Work task:
The output is the lines below from the one with "ring mcp: (878, 769)" through the one with "index dip: (983, 748)", both included, printed exactly and with no other line.

** Record extracts follows **

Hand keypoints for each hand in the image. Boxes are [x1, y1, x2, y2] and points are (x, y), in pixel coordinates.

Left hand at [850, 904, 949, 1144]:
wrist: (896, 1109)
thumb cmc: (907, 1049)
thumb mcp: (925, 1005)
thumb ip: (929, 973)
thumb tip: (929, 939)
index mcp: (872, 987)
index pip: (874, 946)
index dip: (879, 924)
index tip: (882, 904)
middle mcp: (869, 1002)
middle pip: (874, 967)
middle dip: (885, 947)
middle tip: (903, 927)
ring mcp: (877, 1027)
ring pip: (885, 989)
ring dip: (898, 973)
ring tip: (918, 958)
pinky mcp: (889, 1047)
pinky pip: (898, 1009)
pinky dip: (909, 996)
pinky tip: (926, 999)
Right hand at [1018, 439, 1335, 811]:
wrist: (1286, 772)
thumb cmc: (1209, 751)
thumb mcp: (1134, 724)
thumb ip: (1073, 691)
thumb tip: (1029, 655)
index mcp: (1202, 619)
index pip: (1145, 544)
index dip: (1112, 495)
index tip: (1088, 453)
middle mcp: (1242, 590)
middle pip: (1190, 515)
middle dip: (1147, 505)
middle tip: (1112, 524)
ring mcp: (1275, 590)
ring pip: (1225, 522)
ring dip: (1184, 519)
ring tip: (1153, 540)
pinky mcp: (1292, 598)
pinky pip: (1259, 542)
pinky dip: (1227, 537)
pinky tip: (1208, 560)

** End of Record extracts **
** Record extracts follows **

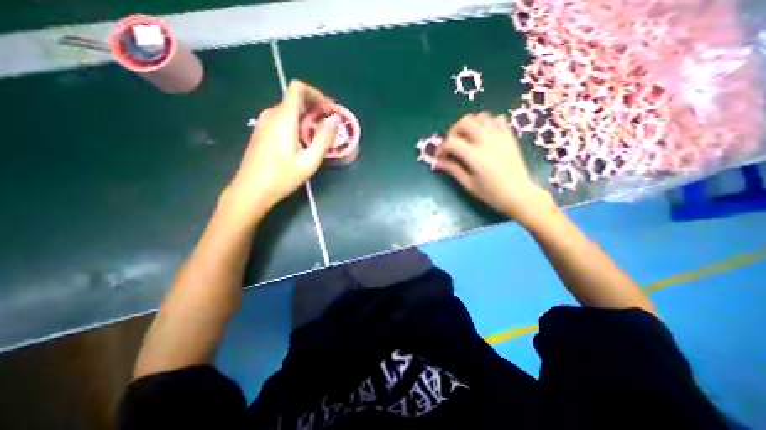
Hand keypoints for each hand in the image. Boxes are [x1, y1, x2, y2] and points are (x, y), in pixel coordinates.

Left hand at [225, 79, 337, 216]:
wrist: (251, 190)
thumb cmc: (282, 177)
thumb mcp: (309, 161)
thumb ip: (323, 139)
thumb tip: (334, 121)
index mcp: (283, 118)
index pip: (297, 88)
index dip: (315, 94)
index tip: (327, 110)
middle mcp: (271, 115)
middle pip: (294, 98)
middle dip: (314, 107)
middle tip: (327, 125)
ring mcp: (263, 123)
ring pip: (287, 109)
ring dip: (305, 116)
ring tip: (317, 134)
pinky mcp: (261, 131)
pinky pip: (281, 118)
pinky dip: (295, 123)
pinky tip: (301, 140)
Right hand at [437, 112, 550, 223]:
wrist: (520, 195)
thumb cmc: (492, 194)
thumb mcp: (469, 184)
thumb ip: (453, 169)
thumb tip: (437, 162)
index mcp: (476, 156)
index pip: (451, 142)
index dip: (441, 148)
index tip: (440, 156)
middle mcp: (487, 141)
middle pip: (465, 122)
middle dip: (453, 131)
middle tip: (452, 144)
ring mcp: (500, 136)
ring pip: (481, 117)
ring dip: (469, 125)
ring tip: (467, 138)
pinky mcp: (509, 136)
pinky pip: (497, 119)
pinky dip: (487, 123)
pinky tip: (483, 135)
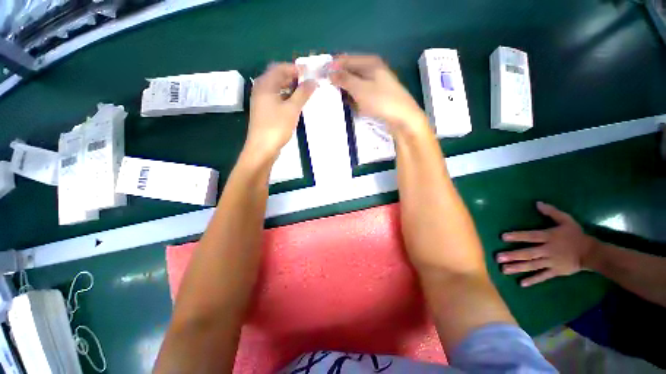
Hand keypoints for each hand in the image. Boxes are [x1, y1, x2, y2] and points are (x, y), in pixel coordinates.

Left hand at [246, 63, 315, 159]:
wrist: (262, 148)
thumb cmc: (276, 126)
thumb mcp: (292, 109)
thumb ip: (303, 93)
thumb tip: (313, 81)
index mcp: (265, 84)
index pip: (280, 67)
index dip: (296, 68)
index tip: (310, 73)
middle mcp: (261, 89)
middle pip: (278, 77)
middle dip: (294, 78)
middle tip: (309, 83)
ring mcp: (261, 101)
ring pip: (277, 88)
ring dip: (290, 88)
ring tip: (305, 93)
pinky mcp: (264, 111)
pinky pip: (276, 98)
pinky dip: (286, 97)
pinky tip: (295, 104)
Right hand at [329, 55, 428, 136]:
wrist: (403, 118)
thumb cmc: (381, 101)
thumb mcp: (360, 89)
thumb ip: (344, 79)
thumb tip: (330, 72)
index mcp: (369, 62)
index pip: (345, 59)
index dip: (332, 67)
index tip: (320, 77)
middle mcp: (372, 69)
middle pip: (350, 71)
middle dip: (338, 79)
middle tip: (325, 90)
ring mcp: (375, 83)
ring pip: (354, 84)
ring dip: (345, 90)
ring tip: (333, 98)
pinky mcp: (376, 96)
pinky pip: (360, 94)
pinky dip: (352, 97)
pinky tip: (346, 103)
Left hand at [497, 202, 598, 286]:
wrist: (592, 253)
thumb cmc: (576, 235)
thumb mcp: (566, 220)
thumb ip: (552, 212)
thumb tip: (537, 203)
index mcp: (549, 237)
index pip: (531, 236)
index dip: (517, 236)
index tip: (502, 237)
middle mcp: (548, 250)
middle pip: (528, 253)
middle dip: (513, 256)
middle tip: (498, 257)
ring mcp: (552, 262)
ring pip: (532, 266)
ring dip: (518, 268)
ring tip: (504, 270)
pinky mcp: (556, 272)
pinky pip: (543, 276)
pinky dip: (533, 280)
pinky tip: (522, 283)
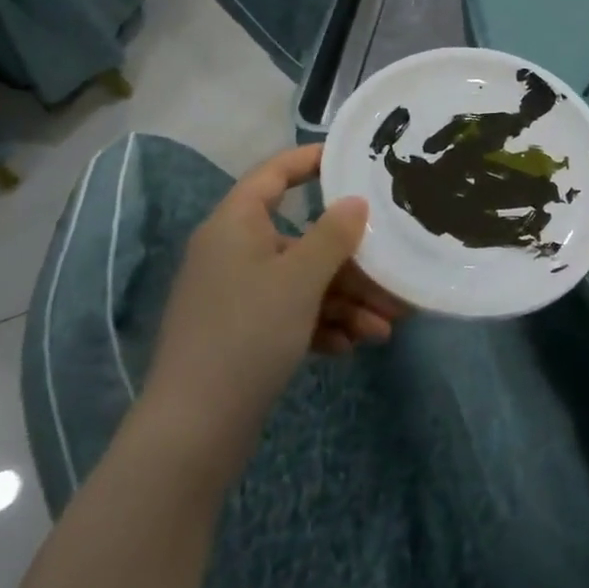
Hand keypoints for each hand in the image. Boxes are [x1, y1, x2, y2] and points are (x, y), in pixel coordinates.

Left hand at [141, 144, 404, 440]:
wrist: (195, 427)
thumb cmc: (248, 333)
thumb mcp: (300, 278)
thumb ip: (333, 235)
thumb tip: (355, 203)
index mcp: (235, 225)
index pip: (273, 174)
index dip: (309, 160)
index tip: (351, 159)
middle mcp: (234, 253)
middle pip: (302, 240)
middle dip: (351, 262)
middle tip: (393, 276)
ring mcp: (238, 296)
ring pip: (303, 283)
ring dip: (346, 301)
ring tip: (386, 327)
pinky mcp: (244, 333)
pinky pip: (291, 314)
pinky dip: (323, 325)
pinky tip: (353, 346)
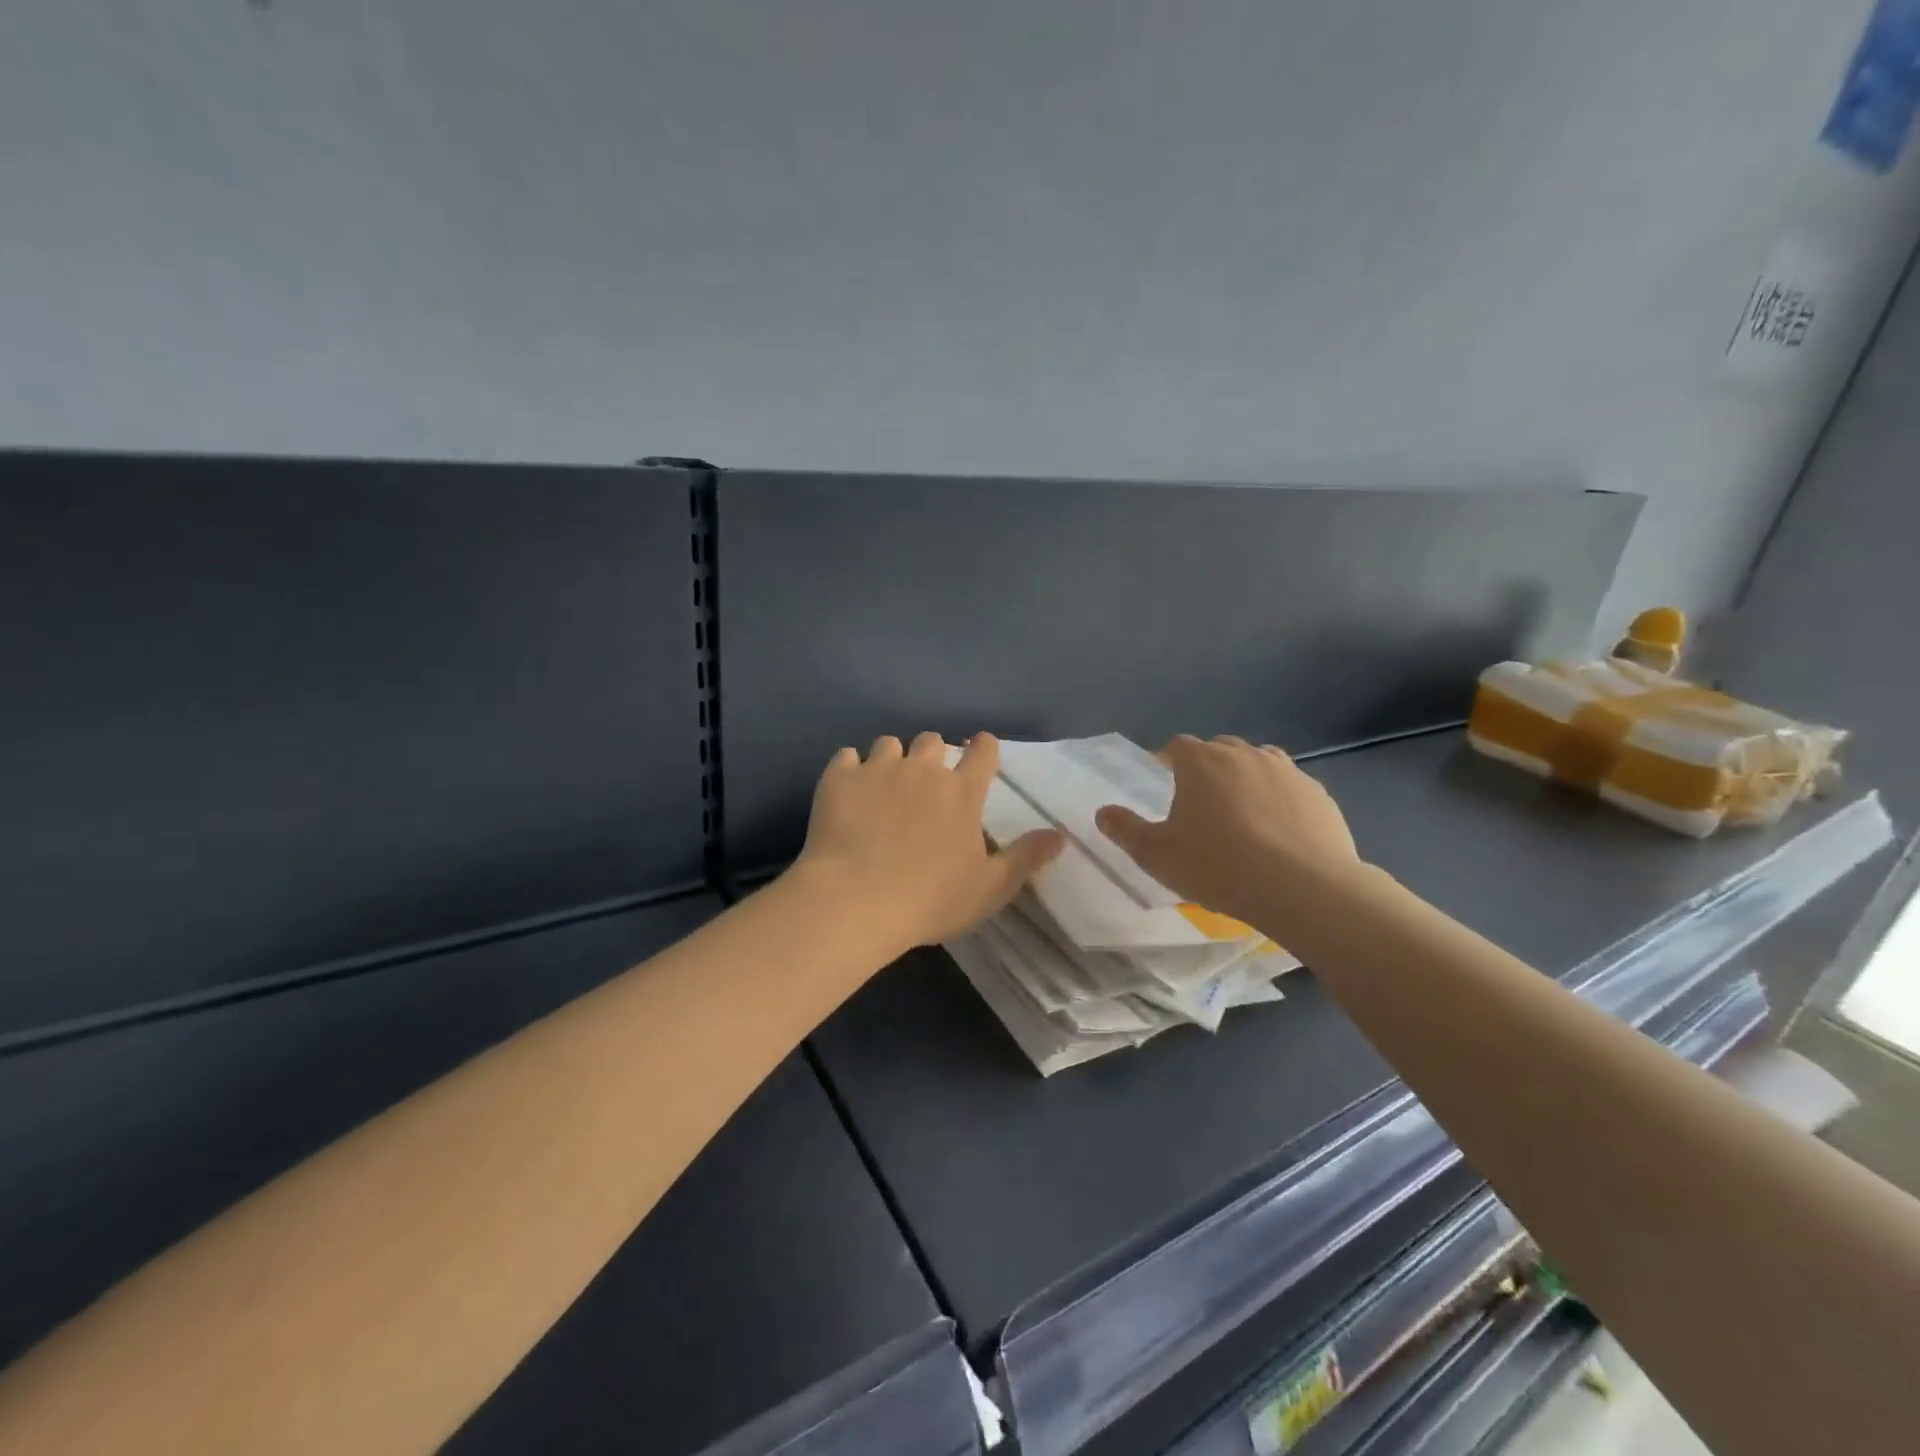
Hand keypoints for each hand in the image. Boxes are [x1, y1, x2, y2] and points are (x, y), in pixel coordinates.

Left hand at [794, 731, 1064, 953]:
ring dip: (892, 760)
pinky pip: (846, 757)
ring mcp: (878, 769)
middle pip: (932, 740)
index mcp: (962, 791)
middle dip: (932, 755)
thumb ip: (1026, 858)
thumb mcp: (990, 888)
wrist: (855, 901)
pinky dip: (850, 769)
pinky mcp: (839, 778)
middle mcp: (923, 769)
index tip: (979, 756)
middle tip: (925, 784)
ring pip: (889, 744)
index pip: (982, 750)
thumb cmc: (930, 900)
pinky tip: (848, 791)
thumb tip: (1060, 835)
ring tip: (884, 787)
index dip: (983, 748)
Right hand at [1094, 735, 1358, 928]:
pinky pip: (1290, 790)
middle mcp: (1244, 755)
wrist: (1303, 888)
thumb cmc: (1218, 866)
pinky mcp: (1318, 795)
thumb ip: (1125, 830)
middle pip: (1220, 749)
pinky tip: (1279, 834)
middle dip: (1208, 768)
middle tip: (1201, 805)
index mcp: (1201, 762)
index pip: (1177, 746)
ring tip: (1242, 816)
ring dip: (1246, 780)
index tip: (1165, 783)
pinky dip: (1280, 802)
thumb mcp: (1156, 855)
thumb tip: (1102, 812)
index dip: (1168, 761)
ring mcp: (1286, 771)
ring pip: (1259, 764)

** End of Record extracts **

Exercise answer:
ring mcp: (878, 769)
middle pip: (932, 740)
index mcp: (962, 791)
middle dip: (932, 755)
thumb ip: (1026, 858)
thumb mcp: (990, 888)
wrist: (855, 901)
pinky dip: (850, 769)
pinky mcp: (839, 778)
middle mcp: (923, 769)
index tip: (979, 756)
middle tip: (925, 784)
ring pip: (889, 744)
index pip: (982, 750)
thumb cmc: (930, 900)
pinky tip: (848, 791)
thumb tip: (1060, 835)
ring tip: (884, 787)
index dip: (983, 748)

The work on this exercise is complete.